Islip Town supervisor Angie Carpenter and Suffolk County executive Steve Bellone were joined by community leaders and elected officials in a groundbreaking ceremony on a long-awaited project that …
Islip Town supervisor Angie Carpenter and Suffolk County executive Steve Bellone were joined by community leaders and elected officials in a groundbreaking ceremony on a long-awaited project that will connect the Lexington Village Condominium complex to the Suffolk County sewer system.
The $4.3 million project will connect the 170-unit housing complex, located in an environmental justice community, to the Suffolk County Sewer District No. 3 Southwest.
“This project is a shining example of intergovernmental cooperation. As elected officials, it is our responsibility to ensure that everyone enjoys a standard of living and quality of life. This sewer connection addresses an environmental concern by cleaning up the water being discharged into the ground and provides a more sustainable development.

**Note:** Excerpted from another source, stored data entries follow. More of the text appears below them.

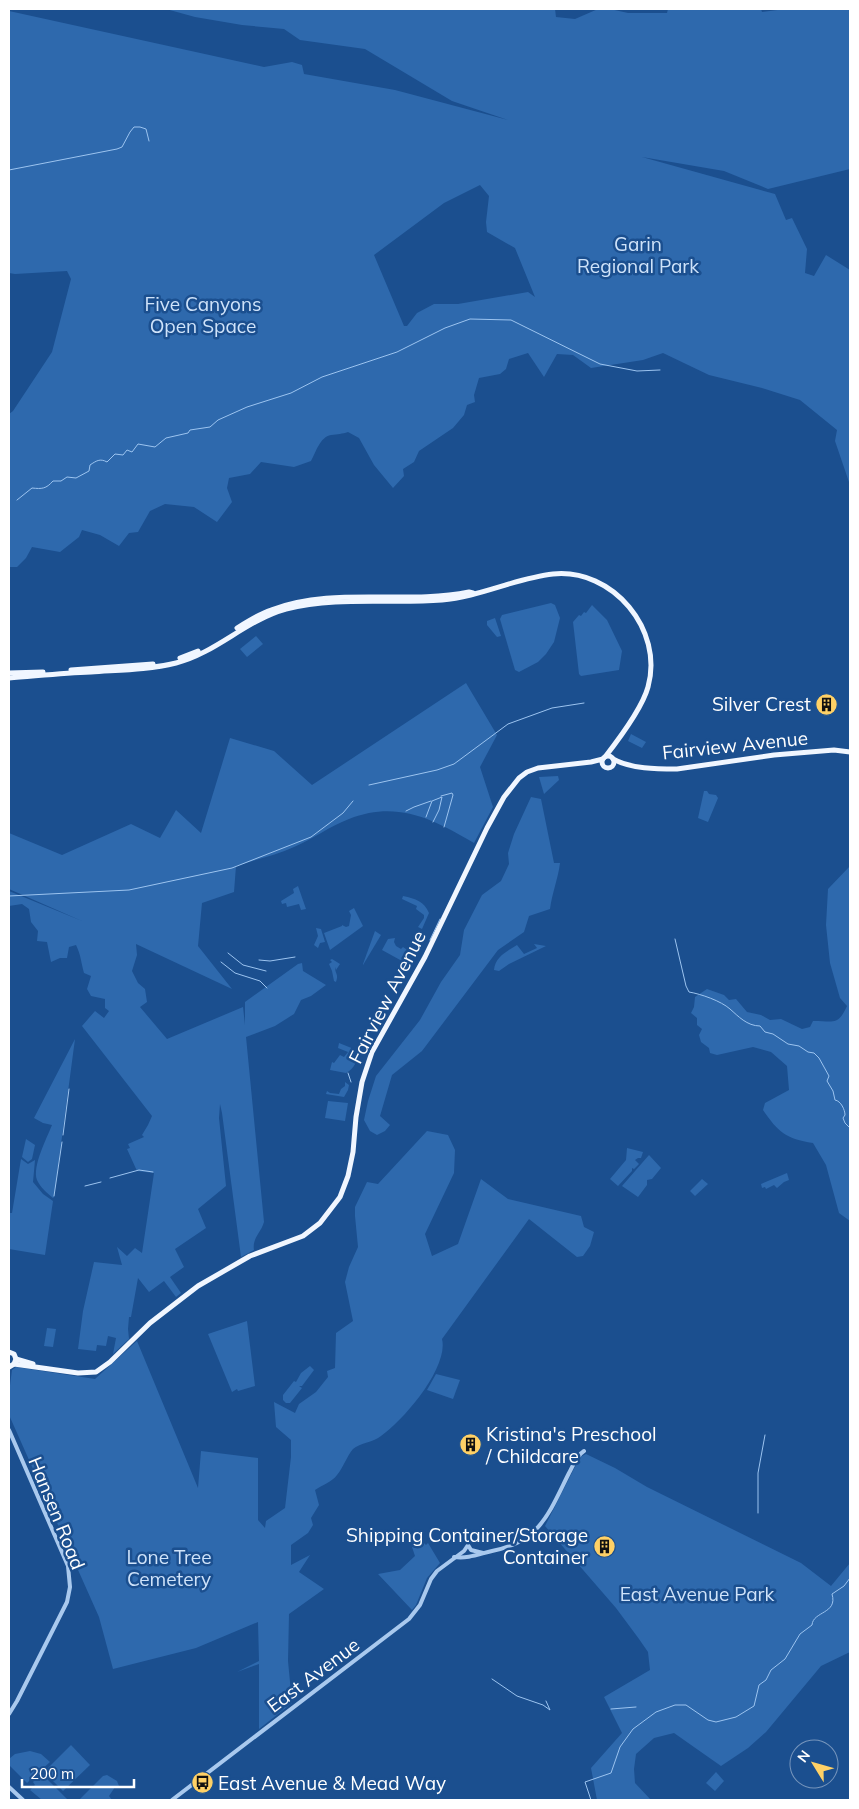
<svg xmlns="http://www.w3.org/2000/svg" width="859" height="1809" font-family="Mulish,sans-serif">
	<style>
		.green { fill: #2e69ad; fill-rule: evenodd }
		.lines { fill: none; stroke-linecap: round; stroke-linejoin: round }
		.stream { stroke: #9cc4f0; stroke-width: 1 }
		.minor { stroke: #a9c9ee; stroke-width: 4 }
		.major { stroke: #f0f6ff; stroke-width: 5 }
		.labels { text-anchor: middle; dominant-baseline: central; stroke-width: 5; stroke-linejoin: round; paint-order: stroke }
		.park-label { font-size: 19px; fill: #cfe3fa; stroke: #1b4f8f }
		.poi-label { font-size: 19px; fill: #fff; stroke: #1b4f8f; text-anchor: end }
		.street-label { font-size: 19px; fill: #fff; stroke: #1b4f8f }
	</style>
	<rect width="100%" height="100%" fill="#1b4f8f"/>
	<!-- green -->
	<g class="green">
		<path d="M166 9H555L556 17 575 19 598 9H610L628 13H667L668 9H761L762 12 785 9H850V169L768 189 724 171 642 157 775 194 786 220 792 218 807 249 805 273 814 276 826 255 850 270V485L835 441 837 430 800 400 762 388 709 375 663 353 643 360 591 368 573 355 557 354 544 377 528 353 509 359 506 369 500 374 479 378 474 395 475 402 467 405 464 415 453 428 419 451 414 462 403 469 404 476 393 488 374 465 359 438 348 432C342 434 338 434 331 435 320 437 316 452 311 461L294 467 261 462 250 474 229 478 227 488 232 502 217 522 194 507 165 504 150 511 138 532 129 533 119 546 100 535 82 530 79 537 60 552 32 547 26 558 17 567H9V414L13 411 52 352 71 279 67 271 15 274 9 273V11L264 67 292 62 302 65 304 74 395 90 508 120 452 101 365 49 300 40 284 29 242 25 195 17ZM480 185 489 196 486 222 487 232 515 248 535 297 528 292 458 304H434L417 313 407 326H404L374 255 444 203Z"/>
		<polygon points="551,603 555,605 560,618 554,642 546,654 538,662 519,672 515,670 500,619 502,615"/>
		<polygon points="592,605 607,620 622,651 619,670 581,676 579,674 573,622 579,615 581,616 584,612 586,613"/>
		<polygon points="495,618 501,636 497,637 487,625 487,621"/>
		<polygon points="256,636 263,644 247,657 240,649"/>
		<path d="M466 683 497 735 480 767 493 807 474 843C433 819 397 800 349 819 330 826 313 839 294 847 276 855 255 860 236 866L234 892 202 903 198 946 232 989 136 944 137 955 132 971 138 983 145 989 147 1002 140 1007 167 1039 243 1007 245 1025V1002L298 964 302 963 303 971 326 985 311 996 301 1000 294 1014 275 1026 246 1037 264 1222C261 1233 252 1238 254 1250L241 1257 222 1113 220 1104 219 1118 226 1186 198 1209 206 1228 175 1249 184 1267 170 1277 181 1293 176 1297 164 1281 149 1292 138 1278 131 1317H129L128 1329 129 1339 113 1354 116 1338 108 1336 106 1346 97 1345 96 1351 78 1349 83 1311 94 1262 122 1265 117 1247 127 1256 135 1248 142 1253 154 1173 137 1171 127 1149 130 1148 128 1144 144 1137 142 1135 148 1125 152 1116 82 1026 95 1011 104 1018 109 1011 105 1008V999L91 996 87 989 91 976 84 973C81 963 81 955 76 945L69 947 67 958H60L51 962 47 942 37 941 38 931 31 922 29 909 22 904 9 906V891L82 921 9 889V833L62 855 131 824 160 838 176 810 201 833 230 738 274 751 312 785Z"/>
		<polygon points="631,734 646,742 642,748 628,741"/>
		<polygon points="558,776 559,780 544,794 539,777"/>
		<polygon points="704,791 707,791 709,794 716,795 718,798 708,822 698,818"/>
		<path d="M531 797 541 799 554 863H560C558 879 552 893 550 909L529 916 524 932 498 950 422 1051 392 1075 380 1116 390 1125 385 1131 377 1135 370 1131 364 1120 368 1101 376 1076 420 1020 441 982 460 955 464 930 482 895 501 881 509 864 508 853 514 834Z"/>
		<path d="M850 866V1221L839 1213 826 1165 813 1143C786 1139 778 1132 763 1110L765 1103 789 1090 787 1066 771 1052 753 1047 717 1055 710 1053 709 1048 701 1042 699 1035 702 1029 697 1025V1018L691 1013 694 1007 695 997 707 989 724 995 729 1000 736 999 747 1012 761 1015 770 1020 781 1019 802 1029 810 1027 813 1021C834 1021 838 1026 847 1006L840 998 830 963 826 925 828 889Z"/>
		<polygon points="298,886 306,909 301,910 299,904 287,907 286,903 282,904 281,901 294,893 293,889"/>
		<path d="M403 896C416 899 424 901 429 913L422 929 418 927 424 918V915L416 909 417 906 402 899Z"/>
		<polygon points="354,908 363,926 330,950 324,933 342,926 342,925 346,927 349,926 351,915 349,911"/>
		<polygon points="316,928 321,929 325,942 320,943 318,948 314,945 318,936"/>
		<polygon points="375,931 381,935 363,965 363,964"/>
		<polygon points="395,938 394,942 396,946 401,949 403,947 410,952 402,961 382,950 388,939"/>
		<path d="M534 944 546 946 509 964 499 971 494 970C495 957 507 951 517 945L524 954 537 948Z"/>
		<path d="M332 959 340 964 336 970 335 967C335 974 339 974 336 982L334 981 332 971 329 964 332 962 330 960Z"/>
		<path d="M75 1039 54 1197 53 1198C47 1193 40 1187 37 1180 32 1166 47 1138 52 1125L43 1123 34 1118Z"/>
		<path d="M339 1043 359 1051C358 1060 354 1069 346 1073L330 1070 332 1062 334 1063 340 1055 344 1057 348 1052 338 1048Z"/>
		<polygon points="345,1082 349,1085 348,1090 344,1097 326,1094 327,1091 330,1093 339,1094 341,1089 345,1086"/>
		<polygon points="328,1101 348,1103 345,1121 325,1118"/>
		<path d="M427 1131 448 1135 455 1150 454 1173 425 1234 432 1256 458 1244 481 1179 508 1199 581 1216 584 1227 594 1232 590 1246 583 1256 577 1257 529 1219 442 1339C449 1367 404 1420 381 1436 374 1442 360 1443 353 1449 347 1456 343 1468 337 1475 332 1482 322 1485 315 1490L319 1505 311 1518 313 1525 308 1533 291 1545V1565L310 1555 299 1572 324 1589 289 1614 288 1661 292 1703 259 1729V1664L237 1672 259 1661 258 1622 196 1648 113 1669 99 1617 9 1415V1393L12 1370 16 1367 95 1379 137 1341 198 1488 201 1451 258 1458V1520L265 1528 266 1521 285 1508 291 1457V1440L276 1427 274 1402 295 1413 299 1404 316 1392 328 1377 327 1371 335 1368 336 1333 353 1321 345 1282 349 1267 358 1247 355 1216V1207L367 1182 378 1184Z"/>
		<polygon points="26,1139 35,1145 32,1159 28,1162 22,1157"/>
		<polygon points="627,1148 643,1152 641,1158 638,1158 635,1160 639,1164 634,1169 632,1168 632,1171 618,1186 610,1179 626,1160"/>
		<polygon points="649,1155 661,1168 652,1179 647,1180 647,1185 638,1197 622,1186"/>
		<polygon points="21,1159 28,1164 35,1160 33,1182 43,1194 53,1201 45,1255 9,1249 9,1213 12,1213"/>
		<polygon points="787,1173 789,1180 784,1182 777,1188 774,1185 766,1189 765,1187 762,1188 761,1184"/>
		<polygon points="702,1179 708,1184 695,1196 690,1191"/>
		<polygon points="247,1321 255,1386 238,1391 237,1389 232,1392 208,1334"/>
		<polygon points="47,1328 56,1329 53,1347 44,1346"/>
		<polygon points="310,1366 314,1370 302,1386 299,1386 302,1388 290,1403 286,1403 283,1400 283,1395 294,1381 296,1382 301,1373"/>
		<polygon points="436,1374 460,1380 453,1399 427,1390"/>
		<polygon points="586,1454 615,1468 647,1487 801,1563 831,1586 850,1563 850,1652 821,1666 766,1732 748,1748 721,1766 674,1733 654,1738 636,1754 634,1769 635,1783 651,1800 597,1800 591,1768 622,1733 604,1697 650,1670 648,1652 639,1639 616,1608 545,1526 580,1457"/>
		<polygon points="424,1543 426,1545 428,1543 440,1563 427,1578 416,1605 412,1610 378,1574 400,1570 415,1556 412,1547"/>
		<polygon points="71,1745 90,1765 63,1791 44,1772"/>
		<polygon points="30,1751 41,1754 50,1762 27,1783 9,1765 9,1759 15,1754"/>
		<polygon points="716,1772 724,1781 715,1791 706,1783"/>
		<polygon points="42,1774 68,1800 42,1800 30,1790 35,1785 33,1782"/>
		<polygon points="107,1775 117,1781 119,1786 115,1787 109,1796 112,1800 79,1800 103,1776"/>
	</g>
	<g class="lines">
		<!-- stream -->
		<g class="stream">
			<polyline points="9,170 117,149 122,147 130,132 134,127 140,127 146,129 149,141"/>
			<path d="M17 500 32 488C42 489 46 489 53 481H61L67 477 76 478 89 471 90 465C96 461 100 458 107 462L115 454 123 455 127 450 132 452 138 444 155 447 166 438 188 433 190 430 210 427 218 420 247 407 291 393 322 377 397 352 445 328 470 319 511 320 600 364 637 371 660 370"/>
			<polyline points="369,785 437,770 454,764 508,724 552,708 584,703"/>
			<polyline points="441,796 452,793 453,795 444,827"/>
			<polyline points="406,811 414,807 431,801"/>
			<polyline points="426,817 432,801 442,797 439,810 433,822"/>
			<polyline points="9,896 129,890 232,868 311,837 343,813 353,801"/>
			<path d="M675 939 686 986 689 992C701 994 721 1001 730 1009 738 1016 747 1026 760 1026L765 1032 773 1034 788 1044 799 1046 808 1052 814 1053 819 1058 829 1076 827 1081 833 1091 835 1100C841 1101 845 1110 845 1115L843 1118 845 1123 850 1128"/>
			<polyline points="430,940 440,919"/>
			<polyline points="228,953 243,965 266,971"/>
			<polyline points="259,960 270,961 295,957"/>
			<polyline points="221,962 235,973 260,981 267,988"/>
			<polyline points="348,1073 351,1082"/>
			<polyline points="63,1135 69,1089"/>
			<polyline points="110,1178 139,1170 153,1172"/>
			<polyline points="85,1186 101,1182"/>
			<polyline points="54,1196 62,1142"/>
			<polyline points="758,1513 758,1473 765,1435"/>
			<polyline points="492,1679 517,1696 543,1705 550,1710 546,1701"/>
			<polyline points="611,1709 636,1707"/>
			<path d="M591 1800 585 1782 611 1773 620 1747 633 1729 656 1712 675 1705H686L708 1720 716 1722 736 1717 754 1706 759 1685 766 1680 771 1670 785 1659 800 1634 812 1625C813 1611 838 1614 832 1594L844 1586 850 1578"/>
		</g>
		<!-- minor -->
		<g class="minor">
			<polyline points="9,1430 68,1566 70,1587 67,1602 17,1701 9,1714"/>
			<path d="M454 1557C468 1559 479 1554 492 1551 540 1542 549 1513 569 1473 573 1466 576 1456 584 1451"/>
			<polyline points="9,1787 23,1800"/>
			<polyline points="172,1800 409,1619 420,1605 431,1579 437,1571 464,1551 468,1545 471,1550 483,1553"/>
		</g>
		<!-- major -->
		<g class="major">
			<path d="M237 628C248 621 259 614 271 610 333 586 404 605 469 592L473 593"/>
			<polyline points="180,658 198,651"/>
			<polyline points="71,670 153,664"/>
			<polyline points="9,673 43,672"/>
			<path d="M9 678C36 676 63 673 91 672 119 670 148 670 176 663 216 653 246 620 286 609 337 596 390 604 442 600 479 597 516 578 553 574 613 568 664 630 648 687 642 709 619 739 605 757"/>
			<circle cx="608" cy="762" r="6"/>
			<path d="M613 759C631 769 657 769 677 769L774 755 834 750 850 752"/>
			<polyline points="9,1352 14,1354 16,1359 14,1364 9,1367"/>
			<polyline points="16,1359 33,1364"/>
			<polyline points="14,1364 78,1373 96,1372 110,1362 150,1323 198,1286 250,1256 303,1236 320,1223 340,1197 348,1176 353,1152 356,1117 362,1082 372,1052 425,957 487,828 504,797 519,778 527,772 538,768 591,762 603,759"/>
		</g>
	</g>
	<!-- icons -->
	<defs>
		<symbol id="building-disc" viewBox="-11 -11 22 22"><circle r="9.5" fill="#ffd166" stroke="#1b4f8f"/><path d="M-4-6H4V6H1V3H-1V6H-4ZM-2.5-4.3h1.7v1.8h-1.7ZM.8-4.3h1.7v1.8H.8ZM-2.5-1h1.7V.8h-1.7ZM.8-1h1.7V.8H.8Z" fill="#111"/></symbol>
		<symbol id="bus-disc" viewBox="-11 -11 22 22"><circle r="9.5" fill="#ffd166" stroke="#1b4f8f"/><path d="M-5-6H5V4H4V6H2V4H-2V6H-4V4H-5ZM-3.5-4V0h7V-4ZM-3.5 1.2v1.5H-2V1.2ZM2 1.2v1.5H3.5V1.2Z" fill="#111"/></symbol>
	</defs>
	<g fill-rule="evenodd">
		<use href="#building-disc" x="814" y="692" width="25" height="25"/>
		<use href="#building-disc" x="458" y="1432" width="25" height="25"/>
		<use href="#building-disc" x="592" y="1534" width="25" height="25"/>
		<use href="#bus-disc" x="190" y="1770" width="25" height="25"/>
	</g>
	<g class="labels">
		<!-- park labels -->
		<g class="park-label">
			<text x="638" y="244">Garin<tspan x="638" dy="22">Regional Park</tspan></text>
			<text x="203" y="304">Five Canyons<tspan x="203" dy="22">Open Space</tspan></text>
			<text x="169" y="1557">Lone Tree<tspan x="169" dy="22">Cemetery</tspan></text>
			<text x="697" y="1594">East Avenue Park</text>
		</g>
		<!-- poi labels -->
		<g class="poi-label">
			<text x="811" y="704">Silver Crest</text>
			<text x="486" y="1434" text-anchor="start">Kristina's Preschool<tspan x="486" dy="22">/ Childcare</tspan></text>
			<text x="588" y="1535">Shipping Container/Storage<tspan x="588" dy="22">Container</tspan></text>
			<text x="218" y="1783" text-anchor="start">East Avenue &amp; Mead Way</text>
		</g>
		<!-- street labels -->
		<g class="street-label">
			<text transform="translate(735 745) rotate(-6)">Fairview Avenue</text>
			<text transform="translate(387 997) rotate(-63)">Fairview Avenue</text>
			<text transform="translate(57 1513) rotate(68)">Hansen Road</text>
			<text transform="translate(313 1675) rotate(-37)">East Avenue</text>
		</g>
	</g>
	<!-- border -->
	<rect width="859" height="1809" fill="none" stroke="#ffffff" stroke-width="20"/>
	<!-- north arrow -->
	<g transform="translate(814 1764) rotate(307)"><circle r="24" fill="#1b4f8f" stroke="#7695bc"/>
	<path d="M0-4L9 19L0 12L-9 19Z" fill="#ffd166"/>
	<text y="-8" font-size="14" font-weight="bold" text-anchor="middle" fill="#ffffff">N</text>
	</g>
	<!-- scale -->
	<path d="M22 1779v8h112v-8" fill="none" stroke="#ffffff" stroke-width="2.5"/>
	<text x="30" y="1779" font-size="15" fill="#ffffff" stroke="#1b4f8f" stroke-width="4" paint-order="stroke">200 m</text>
</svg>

It also puts an end to trying to maintain the current failing system, which had been a costly and untenable expense for residents,” said Carpenter.
Suffolk County and the Town of Islip are each contributing $700,000 in funding to allow the project to move forward after initial bids for the project came in higher than anticipated. The entirety of the project will be covered through municipal funding and will not be passed along to Lexington Village, where the majority of residents receive public assistance.
“The groundbreaking at Lexington Village highlights the significant progress we have made to take historic measures in order to reclaim our water and improve our wastewater infrastructure throughout all our communities in Suffolk County,” said Bellone. “This project is a result of community-based planning and collaborative partnerships. I thank supervisor Carpenter and the Town of Islip for their unwavering commitment to enhance the quality of life and provide much needed relief for the residents of Lexington Village.”
The project entails the decommissioning, demolishing, and removal of the property’s existing sewage treatment plan, and will redirect the system to a nearby sewage pump station, connecting to the county’s sewer system. Construction of the project is expected to take approximately eight months.